Humildad y soberbia al mismo tiempo

En una columna que Rosa Montero escribió en El País Semanal indica que el compositor Philip Glass trabajó de taxista hasta los 41 años para poderse mantener.

Glass era conocido en el ámbito underground de Nueva York, pero el prestigio obtenido por su música no le era suficiente para vivir.
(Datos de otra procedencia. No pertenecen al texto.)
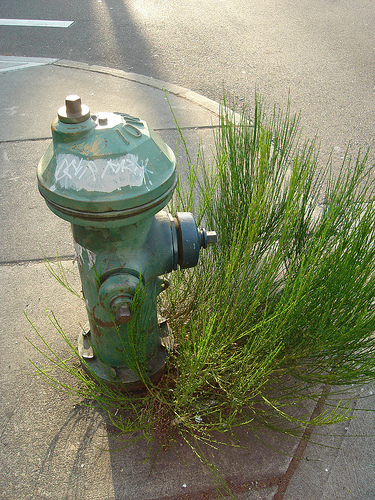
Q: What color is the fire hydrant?
A: Green and white.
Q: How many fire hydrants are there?
A: One.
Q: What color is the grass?
A: Green.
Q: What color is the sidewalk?
A: Gray.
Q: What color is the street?
A: Black.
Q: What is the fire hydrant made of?
A: Metal.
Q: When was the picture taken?
A: Daytime.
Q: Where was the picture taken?
A: Near a fire hydrant.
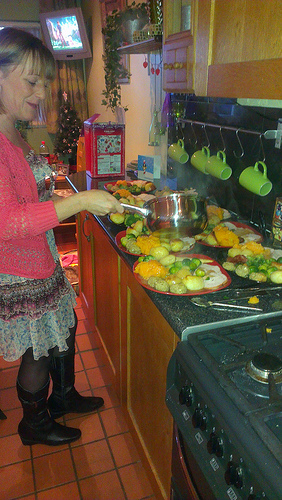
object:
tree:
[53, 88, 85, 162]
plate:
[106, 179, 156, 197]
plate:
[115, 224, 197, 254]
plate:
[226, 242, 280, 280]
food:
[113, 180, 143, 192]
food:
[208, 205, 222, 221]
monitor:
[38, 6, 91, 67]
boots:
[15, 382, 81, 446]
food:
[132, 247, 231, 294]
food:
[220, 243, 281, 282]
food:
[202, 222, 260, 247]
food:
[109, 203, 146, 228]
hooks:
[170, 115, 266, 162]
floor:
[0, 325, 93, 497]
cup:
[238, 160, 272, 196]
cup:
[206, 148, 232, 183]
Pienso que Glass, así como todas aquellas personas exitosas que han explotado en la mediana edad, combinan humildad y soberbia, algo que los mantiene a flote y que los dirige hacia su destino.

Creo que los emprendedores deben tener un poco de ambas características humanas, ya que podrán ser flexibles en sus planes cuando la situación así lo aconseje, aunque tozudos para hacer la travesía por el desierto, con la seguridad de que su camino es el mejor (o el único) para ellos y sus iniciativas.

Humildad para reconocer que aún se puede mejorar en aquello que uno hace.

Soberbia para saber que lo que uno hace es bueno, a veces, jodidamente bueno.

Humildad para saber que hay veces en que el plato de lentejas le toca a otros, antes que a uno, por las razones que sean.

Soberbia para saber que cuando te toquen las lentejas serán las más deliciosas del mundo, y apreciarlas.

Humildad para agradecer lo que hayas conseguido.

Soberbia para aspirar a más.

Humildad para saber que a veces hay que sobrevivir.

Soberbia para prevalecer.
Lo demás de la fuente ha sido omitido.